Explanation: The correct answer is **Schedule G**. In the context of the Drugs and Cosmetics Act (1940), different schedules categorize drugs based on their storage, sale, and administration requirements [1, 2]. **Why Schedule G is correct:** Schedule G contains a list of drugs that are mostly used for chronic conditions and require **medical supervision** during their administration. These drugs are not necessarily "dangerous" in the same way as narcotics, but they carry risks that necessitate monitoring by a physician.
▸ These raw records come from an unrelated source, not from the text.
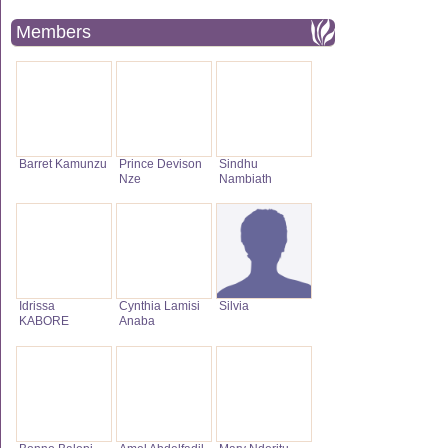
Members
Barret Kamunzu
Prince Devison
Sindhu
Nze
Nambiath
Idrissa
Cynthia Lamisi
Silvia
KABORE
Anaba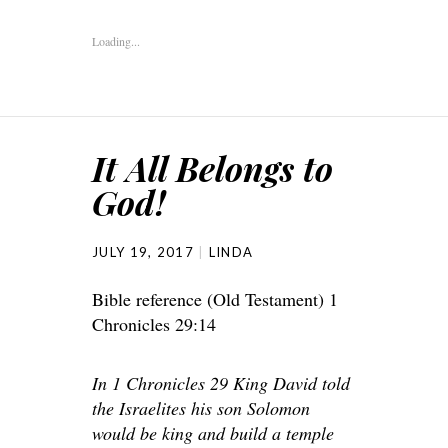
Loading...
It All Belongs to
God!
JULY 19, 2017
LINDA
Bible reference (Old Testament) 1
Chronicles 29:14
In 1 Chronicles 29 King David told
the Israelites his son Solomon
would be king and build a temple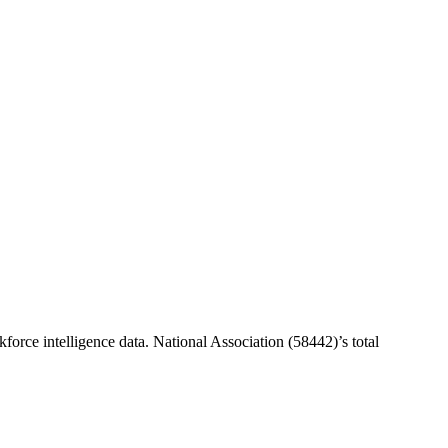
force intelligence data.
National Association (58442)
’s total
Labels for these drugs must carry the mandatory warning: "Caution: It is dangerous to take this preparation except under medical supervision." Common examples include Metformin, Glibenclamide, and various antihistamines. **Analysis of Incorrect Options:** * **Schedule H:** These are **Prescription Drugs**. They can only be sold by retail on the prescription of a Registered Medical Practitioner (RMP) [1, 2]. While they require a prescription, they do not specifically mandate "medical supervision" during the actual course of administration. * **Schedule M:** This relates to **Good Manufacturing Practices (GMP)**. It outlines the requirements for factory premises, waste disposal, and equipment for pharmaceutical companies. * **Schedule P:** This specifies the **Life period (expiry date)** and storage conditions for various drugs. **High-Yield Clinical Pearls for NEET-PG:** * **Schedule X:** Includes Psychotropic drugs and Narcotics (e.g., Ketamine, Amphetamines). These require a double-copy prescription, and the pharmacist must preserve the prescription for 2 years [1, 2]. * **Schedule Y:** Guidelines for **Clinical Trials** and import/manufacture of new drugs. * **Schedule K:** List of drugs exempted from certain provisions of manufacture.